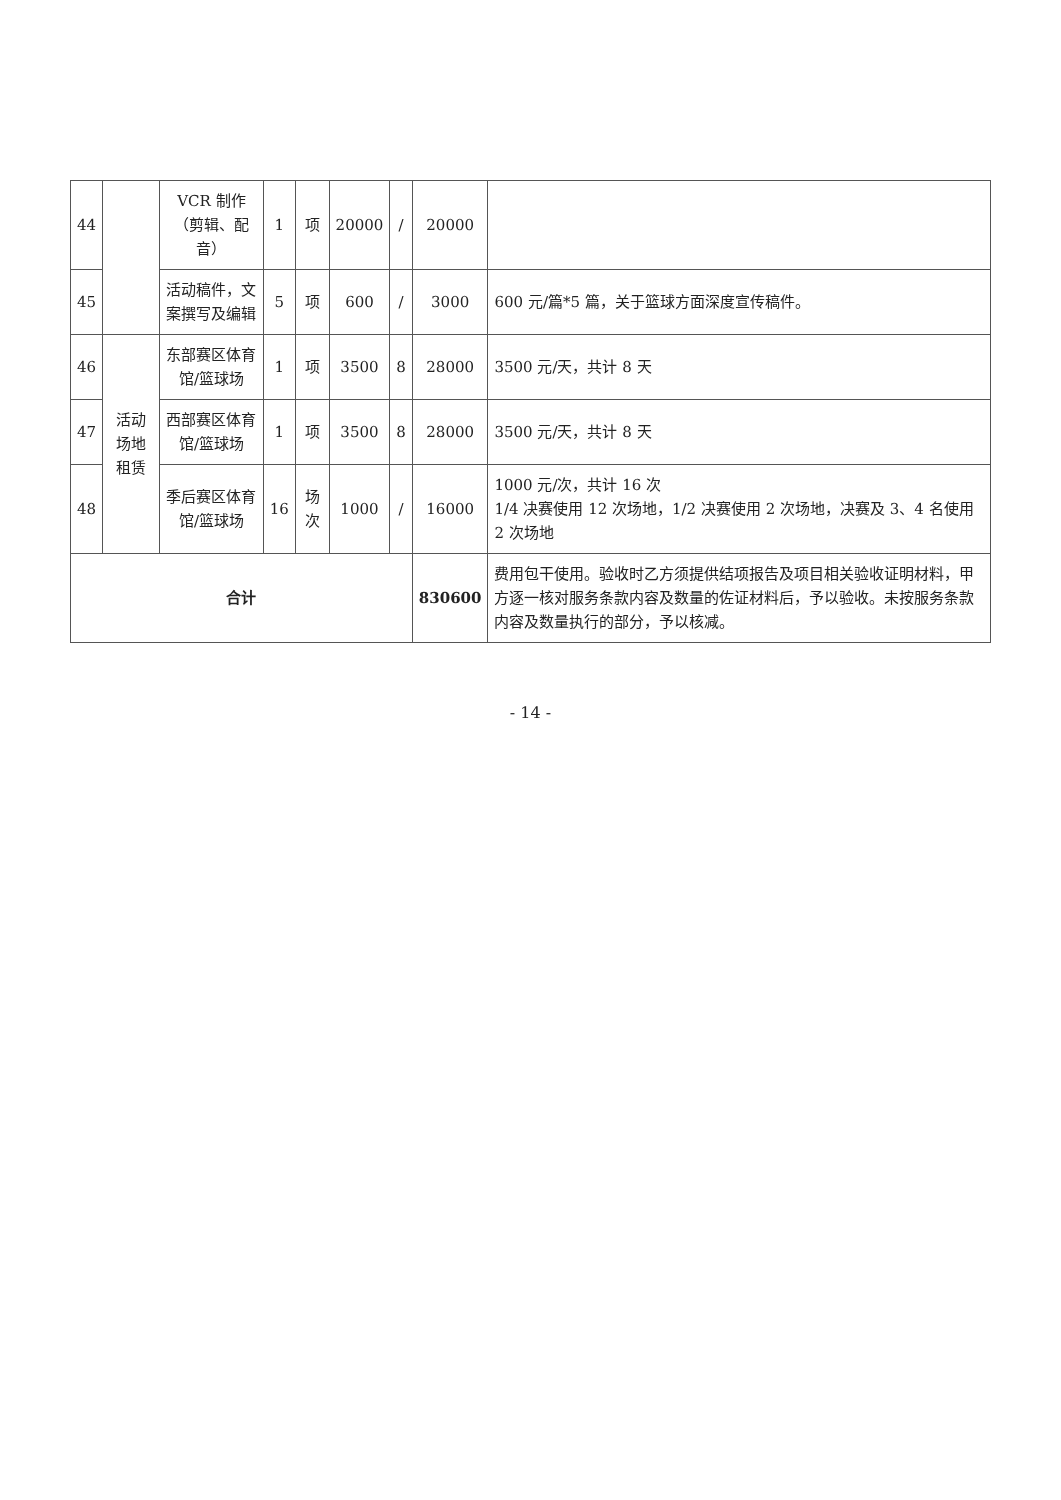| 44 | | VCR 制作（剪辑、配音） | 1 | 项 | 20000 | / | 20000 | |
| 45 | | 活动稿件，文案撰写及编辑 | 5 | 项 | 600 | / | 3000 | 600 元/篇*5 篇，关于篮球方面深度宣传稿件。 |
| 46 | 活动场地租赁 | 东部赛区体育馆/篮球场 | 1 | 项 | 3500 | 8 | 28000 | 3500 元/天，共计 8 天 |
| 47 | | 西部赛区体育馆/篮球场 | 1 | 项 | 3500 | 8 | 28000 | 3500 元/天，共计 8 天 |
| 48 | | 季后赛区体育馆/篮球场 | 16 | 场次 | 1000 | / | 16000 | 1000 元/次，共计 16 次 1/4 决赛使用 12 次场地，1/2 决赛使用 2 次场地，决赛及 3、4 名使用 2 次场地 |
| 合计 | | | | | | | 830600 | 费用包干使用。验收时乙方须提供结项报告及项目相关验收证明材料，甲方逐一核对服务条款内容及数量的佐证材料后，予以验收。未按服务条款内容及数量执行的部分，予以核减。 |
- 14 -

--------------------

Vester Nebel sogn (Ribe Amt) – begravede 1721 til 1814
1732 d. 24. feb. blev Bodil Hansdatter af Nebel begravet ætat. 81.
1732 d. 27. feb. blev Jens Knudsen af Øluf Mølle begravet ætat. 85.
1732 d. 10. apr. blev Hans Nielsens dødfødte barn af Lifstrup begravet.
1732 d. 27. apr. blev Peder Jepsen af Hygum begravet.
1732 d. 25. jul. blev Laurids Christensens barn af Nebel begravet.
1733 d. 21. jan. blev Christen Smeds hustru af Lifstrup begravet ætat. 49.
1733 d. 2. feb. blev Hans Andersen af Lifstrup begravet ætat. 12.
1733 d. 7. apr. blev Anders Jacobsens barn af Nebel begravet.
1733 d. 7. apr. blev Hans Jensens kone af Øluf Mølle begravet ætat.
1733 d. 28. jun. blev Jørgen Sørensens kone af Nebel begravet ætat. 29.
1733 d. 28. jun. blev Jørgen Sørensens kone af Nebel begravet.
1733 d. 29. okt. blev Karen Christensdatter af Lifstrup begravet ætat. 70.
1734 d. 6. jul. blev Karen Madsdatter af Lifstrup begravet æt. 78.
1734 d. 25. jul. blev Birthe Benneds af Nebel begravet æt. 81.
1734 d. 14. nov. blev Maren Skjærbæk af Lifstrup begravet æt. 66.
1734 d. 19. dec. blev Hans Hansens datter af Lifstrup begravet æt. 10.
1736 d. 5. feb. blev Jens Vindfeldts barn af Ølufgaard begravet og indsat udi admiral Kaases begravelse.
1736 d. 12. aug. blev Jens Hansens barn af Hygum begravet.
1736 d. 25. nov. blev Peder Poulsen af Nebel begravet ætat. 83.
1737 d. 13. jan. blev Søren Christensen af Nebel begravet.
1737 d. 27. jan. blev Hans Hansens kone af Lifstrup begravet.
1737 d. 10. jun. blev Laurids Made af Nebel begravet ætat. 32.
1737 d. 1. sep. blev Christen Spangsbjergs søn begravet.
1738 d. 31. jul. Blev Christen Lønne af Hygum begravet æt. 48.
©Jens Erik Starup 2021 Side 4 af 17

--------------------

■ **Problem to work on**: Copy all lines above containing the string "barn".

■ **Answer**:
1732 d. 10. apr. blev Hans Nielsens dødfødte barn af Lifstrup begravet.
1732 d. 25. jul. blev Laurids Christensens barn af Nebel begravet.
1733 d. 7. apr. blev Anders Jacobsens barn af Nebel begravet.
1736 d. 5. feb. blev Jens Vindfeldts barn af Ølufgaard begravet og indsat udi admiral Kaases begravelse.
1736 d. 12. aug. blev Jens Hansens barn af Hygum begravet.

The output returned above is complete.